In a deep message analysing various issues in agriculture, the President said the farmers should be educated and given what they should have, not what they wanted. He cited the example of good parents who would not give children whatever they cried for, but would give only what the children needed or was good for them. The President said agriculture was a part or even the heart of Sri Lanka’s ancient culture and civilization. Former leaders such as D.S. Senanayake and Philip Gunawardana, S.W.R.D. Bandaranaike, Sirimavo Bandaranaike and Hector Kobbekaduwa had done much to uplift the living standards of the farmer community.
Unfortunately, for the past sixty years the Governments and Sri Lanka’s farmers had been misled by international agriculture experts who had claimed there would be a so-called green revolution if imported chemical fertilizers, pesticides and weedicides were used. Huge trans-national chemical companies sponsored and supported these claims. Unfortunately Sri Lanka’s farmers swallowed these poisoned lies and we see today the grave and devastating consequences. Mother Earth and our ground water resources were polluted and Sri Lanka’s people including millions of innocent children were forced to eat poisoned or polluted food.
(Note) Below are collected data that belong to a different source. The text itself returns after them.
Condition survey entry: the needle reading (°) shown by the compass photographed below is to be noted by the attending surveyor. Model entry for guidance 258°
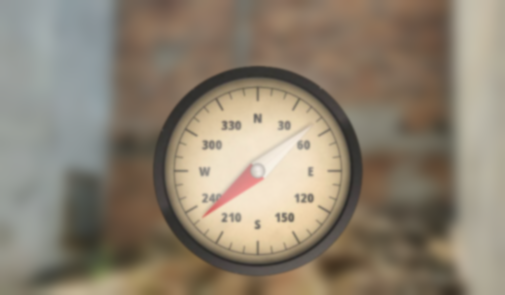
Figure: 230°
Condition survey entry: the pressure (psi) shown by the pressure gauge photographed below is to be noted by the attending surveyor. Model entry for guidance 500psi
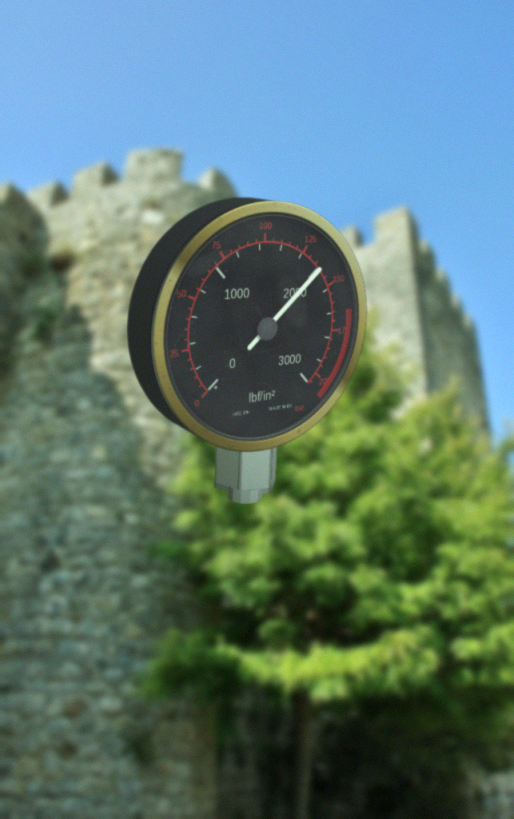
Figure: 2000psi
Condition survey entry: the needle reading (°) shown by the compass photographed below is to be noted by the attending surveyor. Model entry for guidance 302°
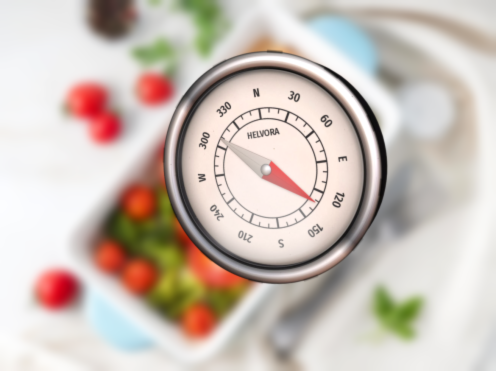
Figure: 130°
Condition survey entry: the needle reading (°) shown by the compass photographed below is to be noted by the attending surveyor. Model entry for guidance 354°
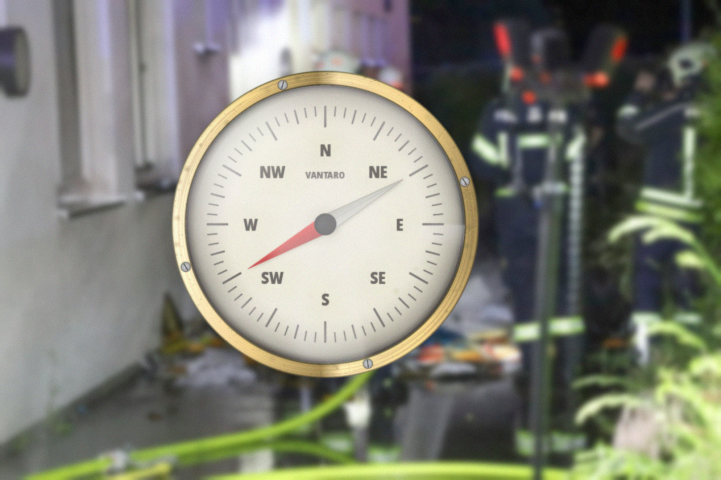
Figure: 240°
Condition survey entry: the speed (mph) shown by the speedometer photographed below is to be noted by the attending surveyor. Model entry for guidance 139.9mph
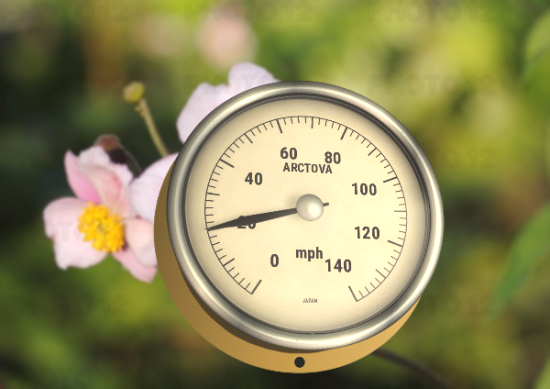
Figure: 20mph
That was the main reason why most people were falling sick more often. The Government could not and would not allow this unhealthy grave trend to continue any longer.
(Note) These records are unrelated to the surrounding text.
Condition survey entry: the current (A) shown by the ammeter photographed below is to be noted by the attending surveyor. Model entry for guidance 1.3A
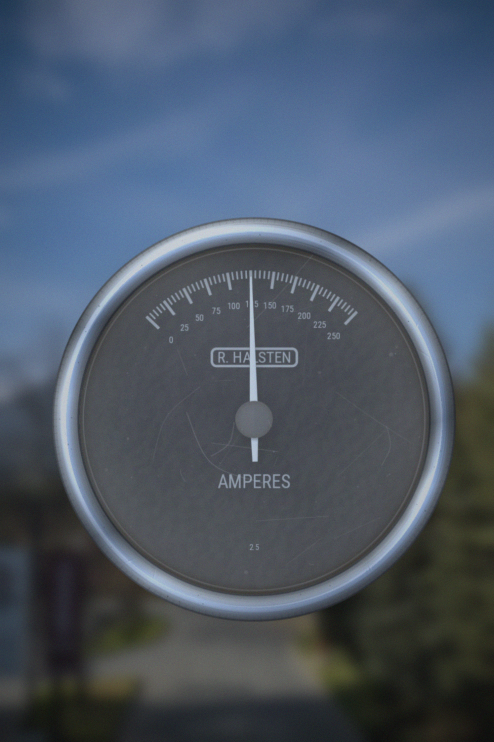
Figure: 125A
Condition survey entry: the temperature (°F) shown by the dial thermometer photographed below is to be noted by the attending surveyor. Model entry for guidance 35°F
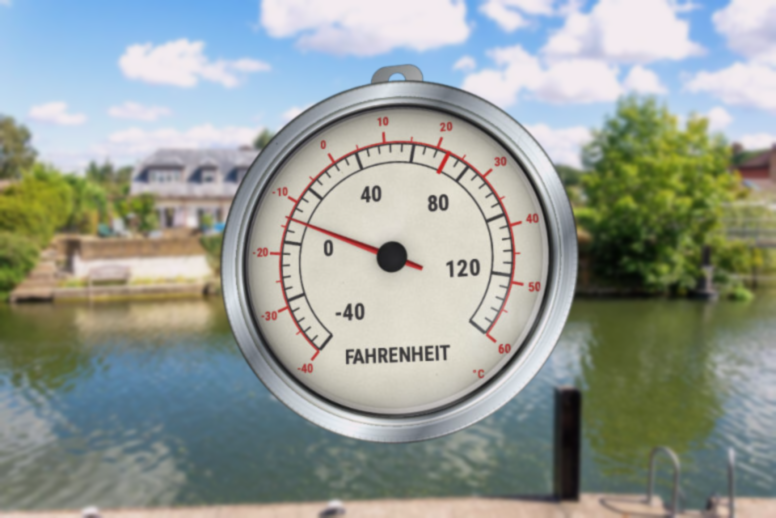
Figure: 8°F
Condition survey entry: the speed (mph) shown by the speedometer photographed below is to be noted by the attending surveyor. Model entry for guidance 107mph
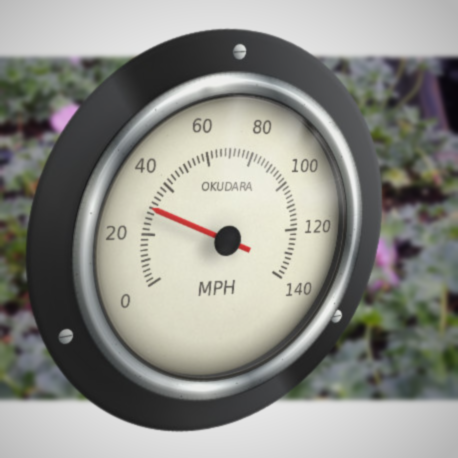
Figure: 30mph
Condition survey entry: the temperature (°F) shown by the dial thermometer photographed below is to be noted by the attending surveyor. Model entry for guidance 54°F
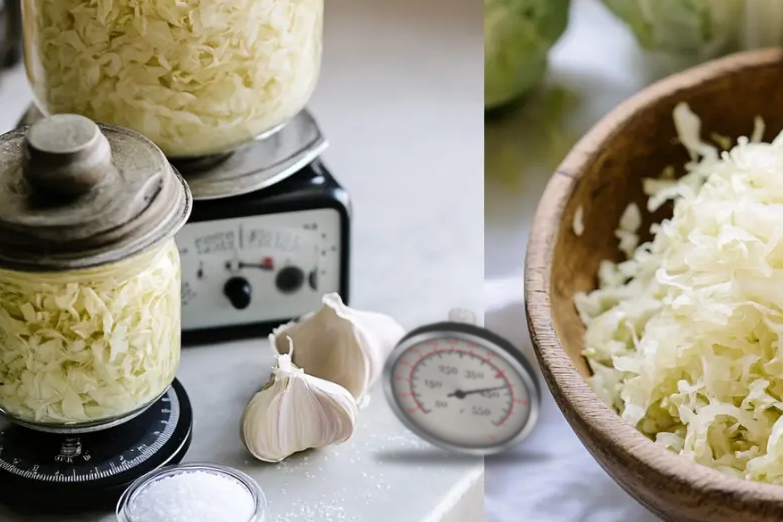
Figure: 425°F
The President said the Government headed by him and Prime Minister Ranil Wickremesinghe was confident that Sri Lanka’s agriculture experts, all political parties, the farmer community and religious leaders would actively support the transformation to organic agriculture. He said this transformation would not be an easy one, but a challenging mission because most people including the farmers often did not like to change their attitudes or approach. Premier Wickremesinghe addressing the conference said that government hoped that within the next few years Sri Lanka would become an organic farming model for Asia. He said this would be a vital step in Sri Lanka’s contribution towards finding a solution to the worldwide ecological crisis. By restoring the fertility of Mother Earth, Sri Lanka could make a significant contribution towards the mission to save Mother Nature and Planet Earth.
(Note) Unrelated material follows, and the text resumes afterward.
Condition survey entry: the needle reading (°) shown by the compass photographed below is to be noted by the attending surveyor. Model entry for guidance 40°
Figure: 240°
The President and the Prime Minister paid the glowing tribute to the Ven. Athureliya Rathana Thera who for the past five years had pioneered this mission to make Sri Lanka a ‘wasa wisa nethi’ country. The prelate had encouraged farmers to successfully use organic fertiliser for the cultivation of various crops in about fifty thousand acres of land and hope to increase it by about tenfold or more within the next few years. The exhibition and sale of ‘wasa wisa nethi’ food and organic fertiliser ended yesterday but it was only the start of an enlightened mission to make Sri Lanka a healthy nation, and thereby a wealthy nation.